Commento alla liturgia del 5 Dicembre 2020

Dal Vangelo secondo Matteo

Mt 9, 35 – 10, 1. 6-8

 

In quel tempo Gesù percorreva tutte le città e i villaggi, insegnando nelle loro sinagoghe, annunciando il vangelo del Regno e guarendo ogni malattia e ogni infermità. Vedendo le folle ne sentì compassione, perché erano stanche e sfinite come pecore che non hanno pastore. Allora disse ai suoi discepoli: «La messe è abbondante, ma sono pochi gli operai! Pregate dunque il Signore della messe, perché mandi operai nella sua messe!».

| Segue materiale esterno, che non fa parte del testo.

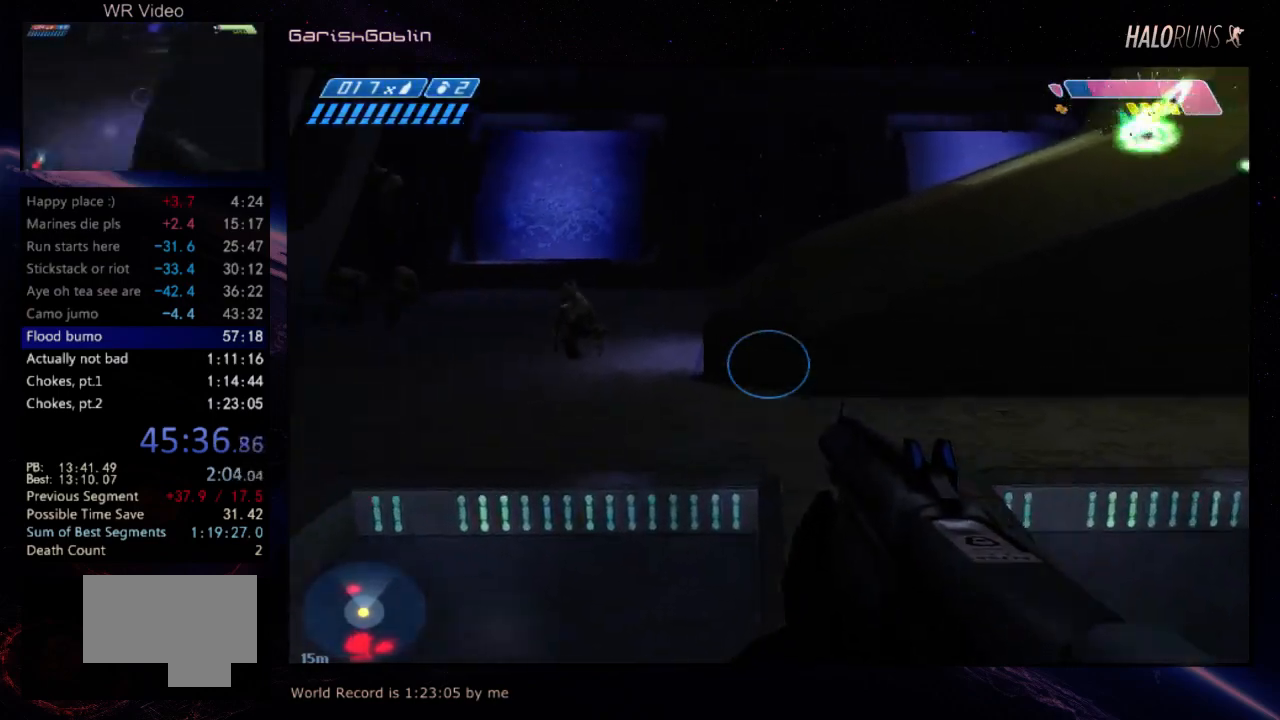
{"keys": ["w"], "events": []}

Chiamati a sé i suoi dodici discepoli, diede loro potere sugli spiriti impuri per scacciarli e guarire ogni malattia e ogni infermità. E li inviò ordinando loro: «Rivolgetevi alle pecore perdute della casa d’Israele. Strada facendo, predicate, dicendo che il regno dei cieli è vicino. Guarite gli infermi, risuscitate i morti, purificate i lebbrosi, scacciate i demòni. Gratuitamente avete ricevuto, gratuitamente date».

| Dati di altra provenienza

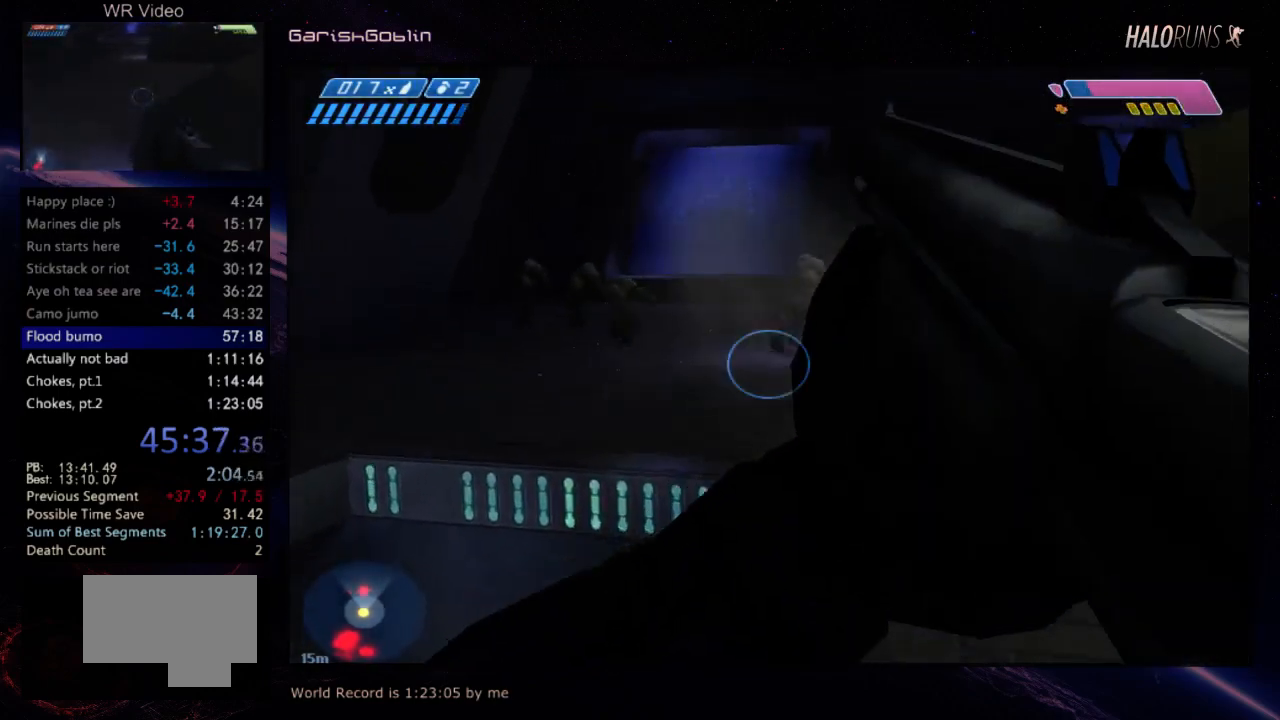
{"keys": ["w"], "events": []}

La liturgia di oggi ci fa dono di una parola di speranza, perché è vero, l’afflizione segna la vita del popolo di Dio e anche la nostra vita: ma il Signore guarirà la piaga del suo popolo, guarirà le lividure prodotte dalle percosse. Egli non è un Dio che resta nascosto: «Non si terrà nascosto più il tuo maestro» (Is 30, 20). È una parola che ci invita ad attraversare le prove e le fatiche che segnano la vita di tutti, credenti e non credenti, ma ad attraversarle non da soli, non abbandonati, non contando solo sulle nostre forze, ma riconoscendo la presenza discreta del Signore che continua ad accompagnare il nostro cammino. È questo che abbiamo pregato nel salmo: «Il Signore risana i cuori affranti e fascia le loro ferite» (Sal 146 [147]). Non è un Dio lontano, indifferente: Egli si accosta a noi e si prende cura di noi; Egli fascia le nostre ferite.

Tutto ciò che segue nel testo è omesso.